My dad bought my mom a copy of the basic set 'because she was into that sort of thing'. It's true, back then, my mom was part of the fantasy fad. I seem to recall her being especially enamored of unicorns. Anyway, I diverge. She stuck the box into a closet and promptly forgot about it. Enter my elder brother Mark. Mark discovered the box in her closet (what was he doing digging through our mother's closet?!) and opened it up. He was totally into it, and tried to bring me in on the excitement. Unfortunately I was a bit too young for it, though I played on occasion. By the time the bug hit me, it was already past for Mark. Sadly, it was a short-lived interest for him, and we never really got into the game together, a missed bonding opportunity I've always regretted.

The problem is, my memory is so foggy from back then, I can't pinpoint what edition of the game we had. I know it's a pretty trivial detail of little importance, but for some reason I just really want to know.

So I sent an email to my brother and my mother, asking for any more details they remember about how the set was obtained, what was in it, etc. I included some images from the Acaeum to see if any of them would jog their memories. I thought since neither of them really got into the game for any great length, the images might be my best chance. Perhaps the art would trigger some visual memory.

My mom said the art of the blue monochrome cover the Holmes set looks familiar, as does the art of the Mentzer box. Sadly, it feels the same way to me, which makes no sense, given that the interior of the Moldvay books has looked the most familiar to me. The Mentzer cover art definitely resonates, but the interiors of those books looks completely unfamiliar to me.

However, she was able to much better pinpoint the date she received the set. My parents are divorced, and have been as long as I can remember. I have no issues with this, it strikes me as unnatural that they were ever together, probably because I was so young when they split. Anyway, my mom recalls that I was 11 months old when they separated, and 2 by the time they divorced. Mom remembers that Dad bought her that box set in that window of time for her birthday, and recalls it being 'brand new'.

Mom's birthday is in July, just like mine, so it had to be the summer of either '78 or '79, when I turned 1 and 2 respectively. That puts it pretty solidly as a Holmes edition box set. It's possible it sat on a shelf for a while before Dad bought it, but it certainly couldn't be a Moldvay box which didn't see print until 1981.

I've ordered a Holmes edition from Troll and Toad, and am now eager to read it. Both from a historical vantage, to see how it differs from Moldvay, and from curiosity as to whether the interior layout and art look familiar.

Hurry up, post office!
June 19th, 2009 - 11:19 am | Comments (1) | PERMALINK

My Brother
Awesome. Just got an email from my brother that roundly contradicts what my mother said:

I am about 99.999% sure that the book second to last (left to right) is the one Mom had originally. As for what else exactly was in the box I don't recall. I think a single dice (die?) and a crayon plus maybe a few half eaten cookies. Not sure if the cookies were part of the original package or if we added them ourselves.
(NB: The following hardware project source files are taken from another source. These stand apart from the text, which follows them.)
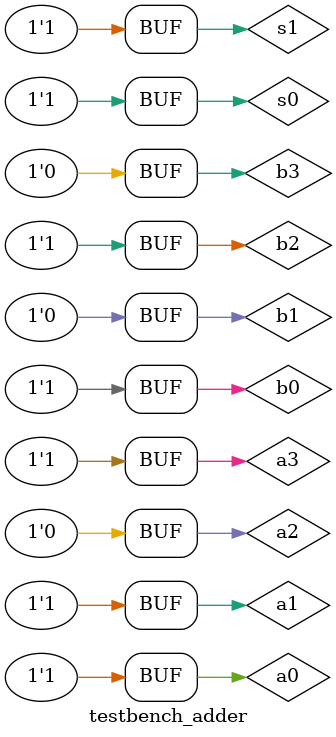
<source format=v>
`include "main_module.v"

module testbench_adder;

reg s0, s1, a0, a1, a2, a3, b0, b1, b2, b3;
wire s0_as, s1_as, s2_as, s3_as, carry_as, a_gt_b, a_eq_b, a_st_b, ab_0, ab_1, ab_2, ab_3;

main_module uut1 (
    .s0(s0), .s1(s1), .a0(a0), .a1(a1), .a2(a2), .a3(a3),
    .b0(b0), .b1(b1), .b2(b2), .b3(b3),
    .s0_as(s0_as), .s1_as(s1_as), .s2_as(s2_as), .s3_as(s3_as),
    .carry_as(carry_as), .a_gt_b(a_gt_b), .a_eq_b(a_eq_b),
    .a_st_b(a_st_b), .ab_0(ab_0), .ab_1(ab_1), .ab_2(ab_2), .ab_3(ab_3)
);

initial
    begin

    $dumpfile("and_block.vcd");
    $dumpvars(0);

    s0 = 1'b1; s1 = 1'b1;

    // Demonstrating AND Block

    a0 = 1'b1; a1 = 1'b0; a2 = 1'b1; a3 = 1'b0;
    b0 = 1'b1; b1 = 1'b0; b2 = 1'b0; b3 = 1'b1;
    #10
    a0 = 1'b0; a1 = 1'b0; a2 = 1'b0; a3 = 1'b1;
    b0 = 1'b0; b1 = 1'b1; b2 = 1'b1; b3 = 1'b0;
    #10
    a0 = 1'b1; a1 = 1'b1; a2 = 1'b0; a3 = 1'b1;
    b0 = 1'b0; b1 = 1'b1; b2 = 1'b0; b3 = 1'b0;
    #10
    a0 = 1'b0; a1 = 1'b1; a2 = 1'b1; a3 = 1'b0;
    b0 = 1'b1; b1 = 1'b1; b2 = 1'b1; b3 = 1'b0;
    #10 //Ignore below test case
    a0 = 1'b1; a1 = 1'b1; a2 = 1'b0; a3 = 1'b1;
    b0 = 1'b1; b1 = 1'b0; b2 = 1'b1; b3 = 1'b0;
    end
endmodule

</source>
The book he's identifying here is the Moldvay book, circa 1981, the very same that seems so familiar to me. Based on that I'm pretty confident that we had a Moldvay set, not a Holmes. Makes me scratch my head though about this whole story of the birthday present from when my parents were separated.

Also, what happened to the other dice, and the copy of module B2 that should've been in that box? Apparently we inherited our inability to take better care of our stuff from my mother.
June 19th, 2009 - 01:01 pm | Comments (0) | PERMALINK

One More from Mark
Sent Mark my pictures of the Moldvay box set from this post. His response:

There is no doubt in my mind whatsoever that that is exactly the set that Mom had.

There you have it. I think that sounds pretty definitive that we were Moldvay era kids. It's funny to identify yourself as being from a 'generation' that barely lasted 3 years.

Anyway, hopefully that's the end of it. At least until Mom sends more email refuting everything once again.